Regrettably, it was not long before state legislators began to forget the costs of unregulated chemical storage and the lessons supposedly learned from the Elk River spill. The first round of rollbacks to the act came barely a year after its enactment, when numerous exemptions were added to remove thousands of ASTs from regulation. Further rollbacks came in 2019, including concessions to the fossil fuel industry removing certain tanks used in oil and gas development from regulation. West Virginia’s law remains susceptible to future rollbacks so long as legislators continue to prioritize industry interests over public safety.

Despite the vulnerability of its program, West Virginia still imposes more standards on ASTs than most states, and comprehensive federal regulations for ASTs storing products other than petroleum are largely nonexistent. The scope and effectiveness of AST regulations in the nine other states with regulatory programs – Delaware, Florida, Kansas, Massachusetts, Minnesota, New Jersey, New York, Pennsylvania, and South Dakota – vary significantly in the absence of standardized guidelines.

For example, New York imposes registration requirements, spill prevention standards, response planning measures, and public information requirements on tanks storing at least 185 gallons of a hazardous substance, while Pennsylvania and Delaware both impose similar regulations on tanks containing at least 250 gallons. In contrast, Massachusetts only regulates tanks with a capacity of at least 10,000 gallons and does not require tank operators to submit spill response plans, resulting in fewer tanks subject to less rigorous public protections.

Despite these variations, regulation still creates an avenue for states to prevent chemical disasters where federal rules are lacking. Choosing not to regulate leaves workers and community members blind to the dangers posed by ASTs and invites yet another disastrous spill or tank explosion.

The Biden administration and EPA have an opportunity to enact comprehensive AST regulations at the federal level and set baseline standards nationwide. Likewise, while a federal rule is pending, state regulators should follow the commonsense examples set by other jurisdictions and enact their own protections.

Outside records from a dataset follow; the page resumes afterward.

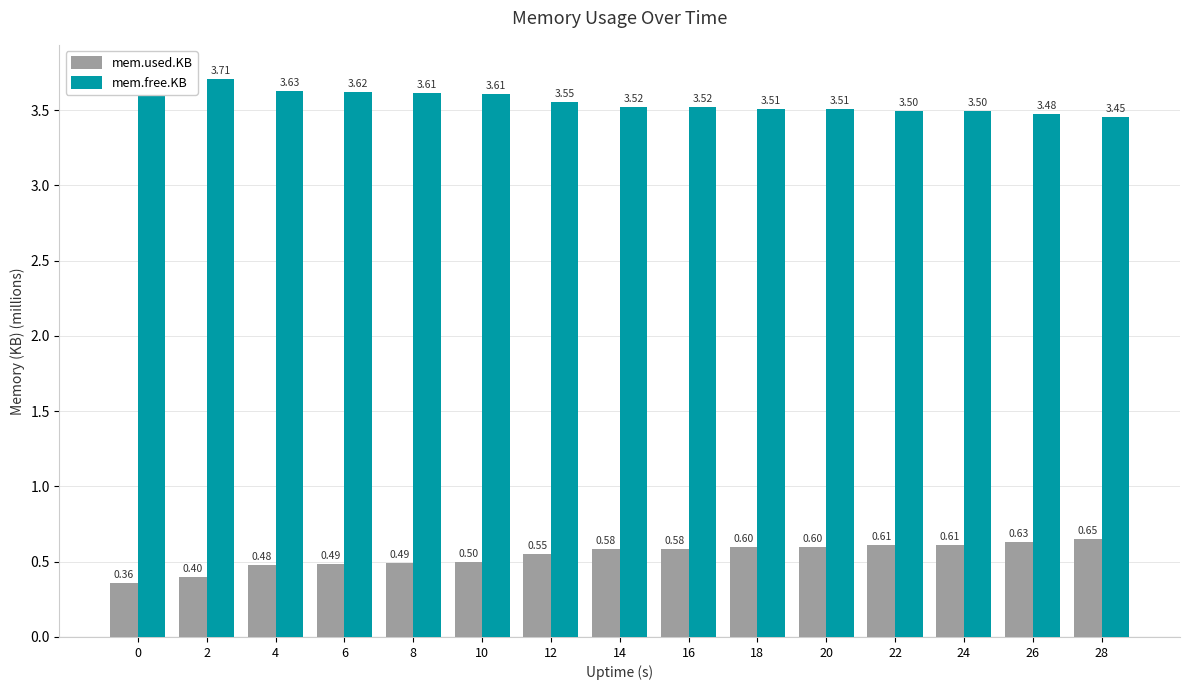

The mem.used.KB series shows 1.0 at 12. True or false?

False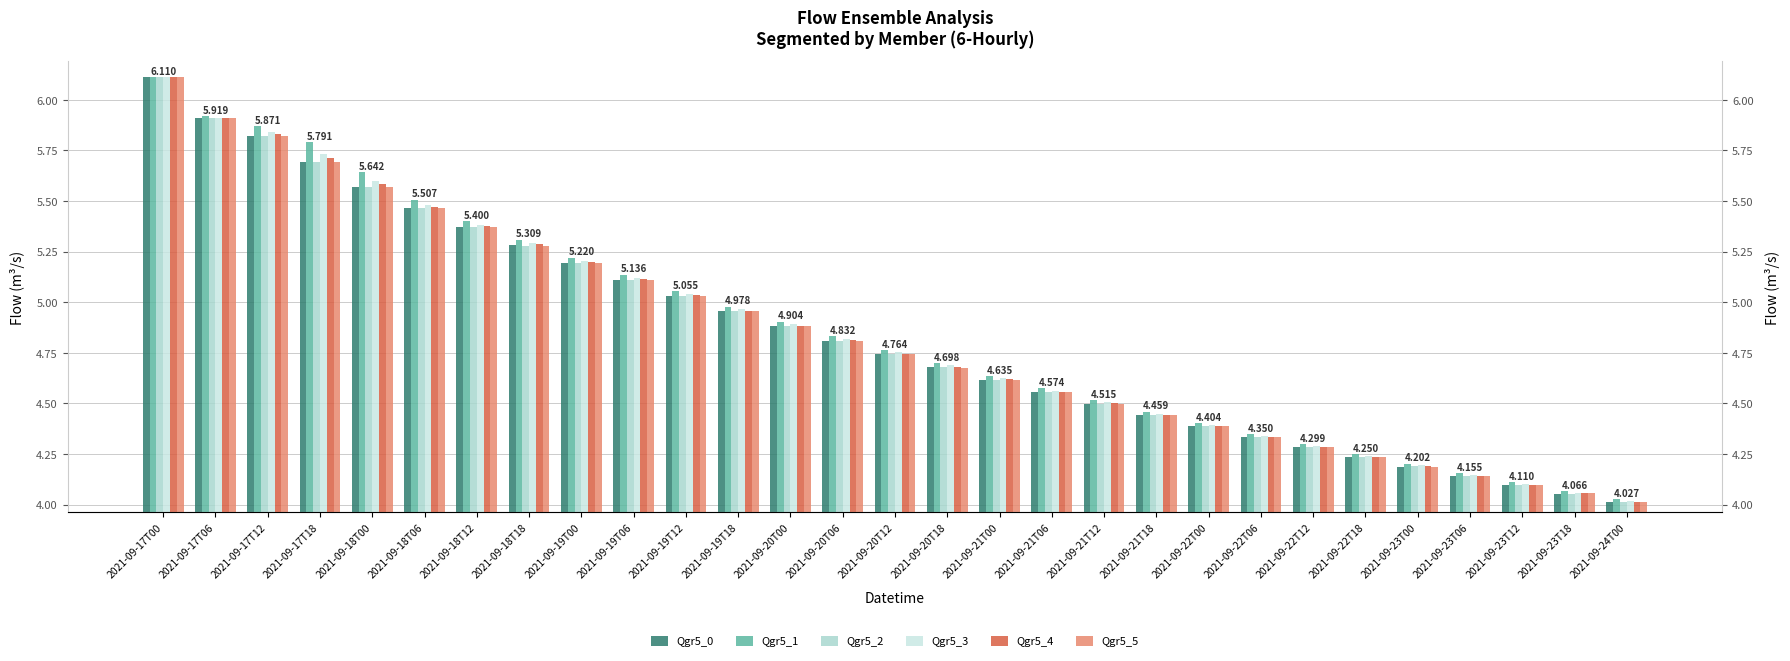

What is the lowest value of the Qgr5_3 series?

4.0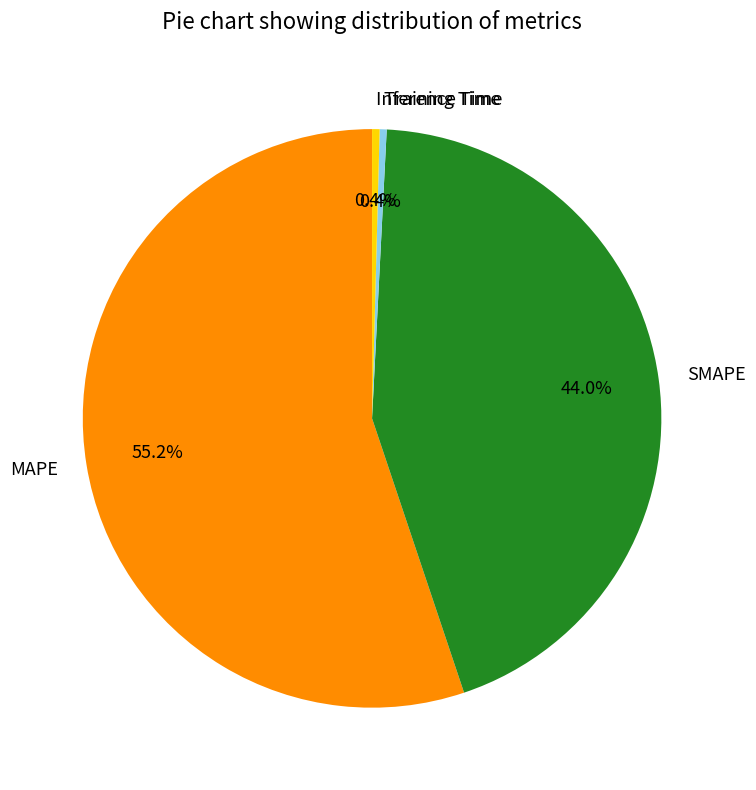

To the nearest percent, what is the difference between the MAPE and Training Time slice percentages?

55%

Virginia, for example, has considered proposals to enact AST regulations in the past without adopting them. The current legislature must finally act on these proposals to protect the state’s communities and natural environment.

Climate change, aging infrastructure, and insufficient regulatory oversight only increase the likelihood that a future AST spill will occur. Comprehensive regulation of aboveground chemical storage is long overdue nationwide, and it is needed now more than ever.